____ Fragmento citado

El comité pro-construcción del Ferrocarril Interoceánico de Honduras se presentó como la instancia asesora del Estado y veedora social para la adecuada formulación y desarrollo de megaproyectos de este tipo.

La iniciativa privada, que se mostró en las instalaciones del Colegio de Ingenieros Civiles de Honduras (CICH), está integrada por ocho profesionales de diversas instituciones, incluyendo el promotor e ideólogo de este proyecto, Tito Livio Sierra.

El presidente del CICH, Ángel Obando; el titular del Colegio de Arquitectos de Honduras (CAH), Marlon Urtecho y la máxima autoridad de la Cámara Hondureña de Empresas de Consultoría (CHEC), Pedro Pineda Cobos conforman la instancia.

Asimismo, son parte el vicerrector de la Universidad José Cecilio del Valle (UJCV), Mario Lanza Santamaría; el presidente del Comité Pro-desarrollo de Amapala, Víctor Zapata; el gerente general de la Cámara Hondureña de la Industria de la Construcción (CHICO), Silvio Larios así como el representante del Grupo de Doctores (PhD), Edmundo Flores.

De acuerdo a una fuente oficial, el Ferrocarril Interoceánico unirá el Pacífico con el Atlántico hondureño y tendrá dos mega puertos, dos ciudades modelo con centros de acopio que le permitirían manejar 240 mil contenedores de mercancías, cuyas obras iniciales generarán 200 mil empleos directos y 800 mil indirectos.

MANTENER ENCENDIDA
“Se define una instancia permanente en relación al Ferrocaril Interoceánico con las instituciones que tienen que ver con la construcción del mismo; la idea es mantener encendida la iniciativa del proyecto y que se maneje de una forma constante”, precisó Livio Sierra.

El ex asesor de la extinta Secretaría de Obras Públicas, Transporte y Vivienda (SOPTRAVI), cuestionó que con los cambios de Gobierno, los mandatarios hacen a un lado planes de largo plazo que quedaron en suspenso e impiden su oportuna concretización.

Entre las funciones de este comité se encuentra velar por la transparencia en licitaciones y concesiones en proyectos similares para su continua promoción, destacó. Unos 10 mil millones de dólares costaría materializar esta ambiciosa obra.

________
____ Material proporcionado

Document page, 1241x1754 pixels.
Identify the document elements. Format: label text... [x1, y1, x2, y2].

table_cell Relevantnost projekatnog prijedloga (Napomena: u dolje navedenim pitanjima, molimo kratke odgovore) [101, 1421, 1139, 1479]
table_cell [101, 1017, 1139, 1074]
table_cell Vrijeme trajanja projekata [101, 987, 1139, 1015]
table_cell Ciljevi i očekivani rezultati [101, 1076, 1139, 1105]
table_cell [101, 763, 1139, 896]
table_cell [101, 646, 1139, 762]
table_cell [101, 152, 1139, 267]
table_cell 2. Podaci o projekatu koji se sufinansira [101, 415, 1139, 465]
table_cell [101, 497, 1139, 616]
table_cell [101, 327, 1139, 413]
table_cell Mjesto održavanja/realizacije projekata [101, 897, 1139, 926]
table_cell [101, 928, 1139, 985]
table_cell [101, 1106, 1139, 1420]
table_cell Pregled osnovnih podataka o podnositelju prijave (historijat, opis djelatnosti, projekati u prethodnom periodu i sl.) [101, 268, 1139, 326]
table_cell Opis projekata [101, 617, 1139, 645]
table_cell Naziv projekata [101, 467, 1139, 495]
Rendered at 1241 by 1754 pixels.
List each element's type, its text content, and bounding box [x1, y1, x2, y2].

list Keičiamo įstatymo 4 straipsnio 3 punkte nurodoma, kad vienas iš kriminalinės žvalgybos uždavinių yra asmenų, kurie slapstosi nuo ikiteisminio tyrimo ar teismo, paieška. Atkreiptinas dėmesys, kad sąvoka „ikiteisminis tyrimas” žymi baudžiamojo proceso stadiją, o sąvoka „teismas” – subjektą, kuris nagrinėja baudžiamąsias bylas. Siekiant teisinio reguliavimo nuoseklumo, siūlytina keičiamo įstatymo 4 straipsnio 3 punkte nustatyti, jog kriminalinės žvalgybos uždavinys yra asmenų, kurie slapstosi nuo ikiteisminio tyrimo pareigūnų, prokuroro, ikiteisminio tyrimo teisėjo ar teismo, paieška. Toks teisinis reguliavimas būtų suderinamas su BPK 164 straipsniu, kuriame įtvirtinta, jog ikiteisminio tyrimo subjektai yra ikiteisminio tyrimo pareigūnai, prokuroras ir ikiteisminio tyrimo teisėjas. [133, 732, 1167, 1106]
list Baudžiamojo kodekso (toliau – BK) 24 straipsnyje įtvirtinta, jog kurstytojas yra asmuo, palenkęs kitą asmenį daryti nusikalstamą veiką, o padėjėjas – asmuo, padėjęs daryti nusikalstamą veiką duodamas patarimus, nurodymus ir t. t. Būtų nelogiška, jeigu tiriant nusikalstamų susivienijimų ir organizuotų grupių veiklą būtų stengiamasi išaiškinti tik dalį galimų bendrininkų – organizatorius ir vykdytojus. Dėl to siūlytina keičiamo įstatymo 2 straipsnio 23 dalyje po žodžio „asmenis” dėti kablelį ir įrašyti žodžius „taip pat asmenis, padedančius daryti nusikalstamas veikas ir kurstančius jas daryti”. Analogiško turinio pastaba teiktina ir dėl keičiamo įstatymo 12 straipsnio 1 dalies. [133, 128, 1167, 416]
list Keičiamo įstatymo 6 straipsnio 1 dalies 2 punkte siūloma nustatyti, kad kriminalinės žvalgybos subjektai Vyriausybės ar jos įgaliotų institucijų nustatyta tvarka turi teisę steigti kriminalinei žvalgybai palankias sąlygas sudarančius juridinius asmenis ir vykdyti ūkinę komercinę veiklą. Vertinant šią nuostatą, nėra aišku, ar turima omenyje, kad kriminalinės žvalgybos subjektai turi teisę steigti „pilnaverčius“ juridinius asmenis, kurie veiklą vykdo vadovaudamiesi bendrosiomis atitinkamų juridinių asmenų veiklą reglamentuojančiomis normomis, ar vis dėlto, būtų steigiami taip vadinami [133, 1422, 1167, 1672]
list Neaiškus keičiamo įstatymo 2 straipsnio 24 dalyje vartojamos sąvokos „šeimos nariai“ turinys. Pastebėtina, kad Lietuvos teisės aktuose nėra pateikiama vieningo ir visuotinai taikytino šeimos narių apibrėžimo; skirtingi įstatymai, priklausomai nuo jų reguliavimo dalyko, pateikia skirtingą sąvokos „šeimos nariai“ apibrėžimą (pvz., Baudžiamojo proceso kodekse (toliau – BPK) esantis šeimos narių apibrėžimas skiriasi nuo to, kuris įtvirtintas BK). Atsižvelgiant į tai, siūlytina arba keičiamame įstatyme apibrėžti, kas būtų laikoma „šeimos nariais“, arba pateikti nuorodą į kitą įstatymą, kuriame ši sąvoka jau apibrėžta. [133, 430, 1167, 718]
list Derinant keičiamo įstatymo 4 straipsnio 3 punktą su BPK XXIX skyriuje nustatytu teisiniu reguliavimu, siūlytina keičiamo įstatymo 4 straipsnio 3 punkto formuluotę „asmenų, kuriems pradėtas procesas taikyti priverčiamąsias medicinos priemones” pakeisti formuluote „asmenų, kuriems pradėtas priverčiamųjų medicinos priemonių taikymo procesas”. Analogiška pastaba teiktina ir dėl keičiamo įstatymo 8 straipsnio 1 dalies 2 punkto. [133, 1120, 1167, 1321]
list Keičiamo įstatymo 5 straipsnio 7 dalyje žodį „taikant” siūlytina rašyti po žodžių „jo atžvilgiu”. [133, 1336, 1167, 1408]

________

Actualiza la nota sobre el Ferrocarril Interoceánico escribiendo de nuevo la parte que empieza con las palabras "Entre las funciones" y termina con "esta ambiciosa obra.", con "transparencia" sustituido por "eficiencia".

Solución propuesta:
Entre las funciones de este comité se encuentra velar por la eficiencia en licitaciones y concesiones en proyectos similares para su continua promoción, destacó. Unos 10 mil millones de dólares costaría materializar esta ambiciosa obra.